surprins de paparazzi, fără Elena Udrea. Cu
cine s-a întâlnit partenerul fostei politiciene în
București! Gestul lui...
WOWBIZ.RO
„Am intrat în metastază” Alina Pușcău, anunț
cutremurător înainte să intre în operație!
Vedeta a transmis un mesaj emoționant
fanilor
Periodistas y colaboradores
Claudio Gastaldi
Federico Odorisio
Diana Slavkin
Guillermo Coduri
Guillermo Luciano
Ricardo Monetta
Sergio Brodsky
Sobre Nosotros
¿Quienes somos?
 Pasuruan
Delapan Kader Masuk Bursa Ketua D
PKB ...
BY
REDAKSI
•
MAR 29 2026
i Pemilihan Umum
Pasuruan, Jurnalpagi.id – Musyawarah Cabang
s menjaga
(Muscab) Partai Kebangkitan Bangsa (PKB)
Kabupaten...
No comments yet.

━━━━━━━━━━━━━━━━━━━━

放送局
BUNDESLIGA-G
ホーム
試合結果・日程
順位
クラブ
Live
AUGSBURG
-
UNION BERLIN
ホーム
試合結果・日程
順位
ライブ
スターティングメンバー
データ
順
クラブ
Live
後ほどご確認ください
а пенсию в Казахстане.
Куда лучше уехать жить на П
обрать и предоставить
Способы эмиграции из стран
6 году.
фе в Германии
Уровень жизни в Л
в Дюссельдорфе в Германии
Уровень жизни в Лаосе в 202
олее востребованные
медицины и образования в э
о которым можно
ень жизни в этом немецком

━━━━━━━━━━━━━━━━━━━━

Your objective:
Take the lines above from the one containing "Guillermo Coduri" down to the one containing "No comments yet.", and transcribe them exactly, both ends included.

Output:
Guillermo Coduri
Guillermo Luciano
Ricardo Monetta
Sergio Brodsky
Sobre Nosotros
¿Quienes somos?
 Pasuruan
Delapan Kader Masuk Bursa Ketua D
PKB ...
BY
REDAKSI
•
MAR 29 2026
i Pemilihan Umum
Pasuruan, Jurnalpagi.id – Musyawarah Cabang
s menjaga
(Muscab) Partai Kebangkitan Bangsa (PKB)
Kabupaten...
No comments yet.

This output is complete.